(Items from a dataset)

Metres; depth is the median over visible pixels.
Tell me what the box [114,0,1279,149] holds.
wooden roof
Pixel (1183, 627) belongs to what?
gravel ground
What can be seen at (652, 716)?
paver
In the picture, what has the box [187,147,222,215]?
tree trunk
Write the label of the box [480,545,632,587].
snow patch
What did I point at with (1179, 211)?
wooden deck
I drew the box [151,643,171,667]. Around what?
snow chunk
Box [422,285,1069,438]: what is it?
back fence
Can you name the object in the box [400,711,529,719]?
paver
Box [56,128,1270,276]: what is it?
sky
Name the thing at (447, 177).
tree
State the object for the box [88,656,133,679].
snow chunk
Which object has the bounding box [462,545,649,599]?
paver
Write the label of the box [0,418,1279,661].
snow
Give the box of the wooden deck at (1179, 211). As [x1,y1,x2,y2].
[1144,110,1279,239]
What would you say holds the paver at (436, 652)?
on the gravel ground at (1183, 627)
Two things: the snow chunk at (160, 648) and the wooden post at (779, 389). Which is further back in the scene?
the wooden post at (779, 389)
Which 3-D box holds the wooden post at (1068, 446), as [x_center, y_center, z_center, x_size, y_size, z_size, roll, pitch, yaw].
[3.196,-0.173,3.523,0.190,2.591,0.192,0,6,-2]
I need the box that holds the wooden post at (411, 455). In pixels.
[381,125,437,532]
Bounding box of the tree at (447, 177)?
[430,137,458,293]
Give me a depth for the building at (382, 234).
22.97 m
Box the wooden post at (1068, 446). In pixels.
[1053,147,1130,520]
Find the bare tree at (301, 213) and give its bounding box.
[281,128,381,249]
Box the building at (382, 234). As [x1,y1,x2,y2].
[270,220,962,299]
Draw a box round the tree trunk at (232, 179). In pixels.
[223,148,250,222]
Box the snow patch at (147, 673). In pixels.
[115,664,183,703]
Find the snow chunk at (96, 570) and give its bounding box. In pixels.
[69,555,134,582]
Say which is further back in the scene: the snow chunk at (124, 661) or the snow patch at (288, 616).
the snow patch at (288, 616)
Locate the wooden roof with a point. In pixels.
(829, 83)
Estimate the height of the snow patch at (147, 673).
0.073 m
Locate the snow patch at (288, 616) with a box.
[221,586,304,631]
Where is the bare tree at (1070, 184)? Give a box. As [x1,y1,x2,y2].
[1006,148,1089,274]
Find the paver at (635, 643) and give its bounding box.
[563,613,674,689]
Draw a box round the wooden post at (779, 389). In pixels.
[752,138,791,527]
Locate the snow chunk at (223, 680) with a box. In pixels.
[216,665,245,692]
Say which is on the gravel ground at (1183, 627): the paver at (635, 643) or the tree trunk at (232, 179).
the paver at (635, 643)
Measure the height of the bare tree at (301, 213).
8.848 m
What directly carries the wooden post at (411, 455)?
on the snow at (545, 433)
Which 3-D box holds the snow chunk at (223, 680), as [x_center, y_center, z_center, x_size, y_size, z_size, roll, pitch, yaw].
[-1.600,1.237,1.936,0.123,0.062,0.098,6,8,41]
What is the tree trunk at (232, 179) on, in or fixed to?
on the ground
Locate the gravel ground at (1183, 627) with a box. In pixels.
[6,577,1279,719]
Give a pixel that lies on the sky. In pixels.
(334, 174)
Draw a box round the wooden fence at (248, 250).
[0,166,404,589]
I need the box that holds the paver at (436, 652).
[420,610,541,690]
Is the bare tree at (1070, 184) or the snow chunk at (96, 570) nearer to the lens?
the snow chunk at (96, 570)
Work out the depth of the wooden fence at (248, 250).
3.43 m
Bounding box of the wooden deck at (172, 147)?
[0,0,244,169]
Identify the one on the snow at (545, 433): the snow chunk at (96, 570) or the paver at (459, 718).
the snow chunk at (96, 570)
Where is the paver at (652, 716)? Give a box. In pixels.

:: Description of the task ::
Every entry needs to be retyped exactly.

:: Response below ::
Metres; depth is the median over visible pixels.
Tell me what the box [114,0,1279,149] holds.
wooden roof
Pixel (1183, 627) belongs to what?
gravel ground
What can be seen at (652, 716)?
paver
In the picture, what has the box [187,147,222,215]?
tree trunk
Write the label of the box [480,545,632,587].
snow patch
What did I point at with (1179, 211)?
wooden deck
I drew the box [151,643,171,667]. Around what?
snow chunk
Box [422,285,1069,438]: what is it?
back fence
Can you name the object in the box [400,711,529,719]?
paver
Box [56,128,1270,276]: what is it?
sky
Name the thing at (447, 177).
tree
State the object for the box [88,656,133,679].
snow chunk
Which object has the bounding box [462,545,649,599]?
paver
Write the label of the box [0,418,1279,661].
snow
Give the box of the wooden deck at (1179, 211). As [x1,y1,x2,y2].
[1144,110,1279,239]
What would you say holds the paver at (436, 652)?
on the gravel ground at (1183, 627)
Two things: the snow chunk at (160, 648) and the wooden post at (779, 389). Which is further back in the scene?
the wooden post at (779, 389)
Which 3-D box holds the wooden post at (1068, 446), as [x_center, y_center, z_center, x_size, y_size, z_size, roll, pitch, yaw].
[3.196,-0.173,3.523,0.190,2.591,0.192,0,6,-2]
I need the box that holds the wooden post at (411, 455). In pixels.
[381,125,437,532]
Bounding box of the tree at (447, 177)?
[430,137,458,293]
Give me a depth for the building at (382, 234).
22.97 m
Box the wooden post at (1068, 446). In pixels.
[1053,147,1130,520]
Find the bare tree at (301, 213) and give its bounding box.
[281,128,381,249]
Box the building at (382, 234). As [x1,y1,x2,y2].
[270,220,962,299]
Draw a box round the tree trunk at (232, 179). In pixels.
[223,148,250,222]
Box the snow patch at (147, 673). In pixels.
[115,664,183,703]
Find the snow chunk at (96, 570) and give its bounding box. In pixels.
[69,555,134,582]
Say which is further back in the scene: the snow chunk at (124, 661) or the snow patch at (288, 616).
the snow patch at (288, 616)
Locate the wooden roof with a point. In pixels.
(829, 83)
Estimate the height of the snow patch at (147, 673).
0.073 m
Locate the snow patch at (288, 616) with a box.
[221,586,304,631]
Where is the bare tree at (1070, 184)? Give a box. As [x1,y1,x2,y2].
[1006,148,1089,274]
Find the paver at (635, 643) and give its bounding box.
[563,613,674,689]
Draw a box round the wooden post at (779, 389). In pixels.
[752,138,791,527]
Locate the snow chunk at (223, 680) with a box. In pixels.
[216,665,245,692]
Say which is on the gravel ground at (1183, 627): the paver at (635, 643) or the tree trunk at (232, 179).
the paver at (635, 643)
Measure the height of the bare tree at (301, 213).
8.848 m
What directly carries the wooden post at (411, 455)?
on the snow at (545, 433)
Which 3-D box holds the snow chunk at (223, 680), as [x_center, y_center, z_center, x_size, y_size, z_size, roll, pitch, yaw].
[-1.600,1.237,1.936,0.123,0.062,0.098,6,8,41]
What is the tree trunk at (232, 179) on, in or fixed to?
on the ground
Locate the gravel ground at (1183, 627) with a box. In pixels.
[6,577,1279,719]
Give a pixel that lies on the sky. In pixels.
(334, 174)
Draw a box round the wooden fence at (248, 250).
[0,166,404,589]
I need the box that holds the paver at (436, 652).
[420,610,541,690]
Is the bare tree at (1070, 184) or the snow chunk at (96, 570) nearer to the lens?
the snow chunk at (96, 570)
Work out the depth of the wooden fence at (248, 250).
3.43 m
Bounding box of the wooden deck at (172, 147)?
[0,0,244,169]
Identify the one on the snow at (545, 433): the snow chunk at (96, 570) or the paver at (459, 718).
the snow chunk at (96, 570)
Where is the paver at (652, 716)? Give a box. In pixels.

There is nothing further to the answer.